*** Block opens ***

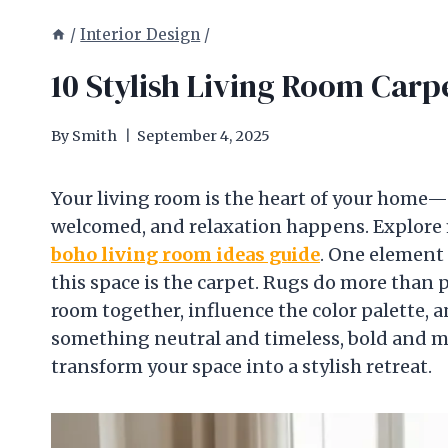
/
Interior Design
/
10 Stylish Living Room Carpe
By
Smith
September 4, 2025
Your living room is the heart of your home—a
welcomed, and relaxation happens. Explore 
boho living room ideas guide
. One element 
this space is the carpet. Rugs do more than 
room together, influence the color palette,
something neutral and timeless, bold and mo
transform your space into a stylish retreat.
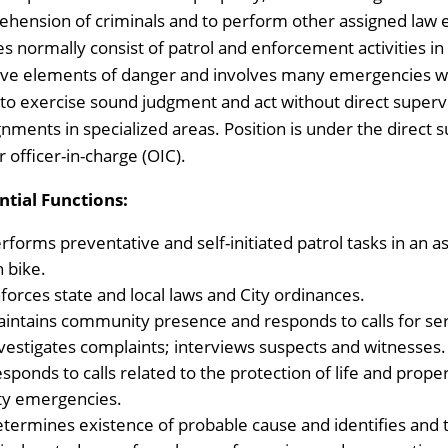
ehension of criminals and to perform other assigned law 
es normally consist of patrol and enforcement activities in
lve elements of danger and involves many emergencies w
 to exercise sound judgment and act without direct superv
gnments in specialized areas. Position is under the direct 
r officer-in-charge (OIC).
ntial Functions:
rforms preventative and self-initiated patrol tasks in an a
n bike.
forces state and local laws and City ordinances.
intains community presence and responds to calls for ser
vestigates complaints; interviews suspects and witnesses.
sponds to calls related to the protection of life and proper
ty emergencies.
termines existence of probable cause and identifies and 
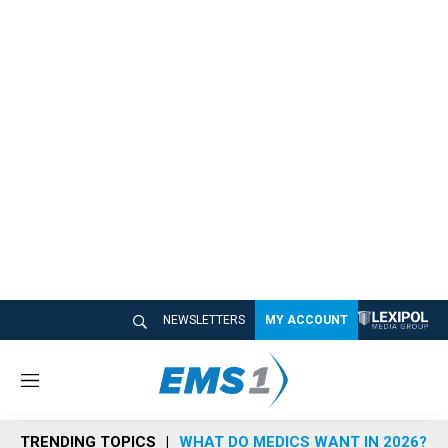
NEWSLETTERS
MY ACCOUNT
M
e
n
TRENDING TOPICS
WHAT DO MEDICS WANT IN 2026?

*** Block closes ***

EXERCISE PROMPT: Look above for the line containing "vestigates complaints; interviews"; output that line and all lines after it through the last one exactly, without the pictures.

COMPLETED EXERCISE:
vestigates complaints; interviews suspects and witnesses.
sponds to calls related to the protection of life and proper
ty emergencies.
termines existence of probable cause and identifies and 
NEWSLETTERS
MY ACCOUNT
M
e
n
TRENDING TOPICS
WHAT DO MEDICS WANT IN 2026?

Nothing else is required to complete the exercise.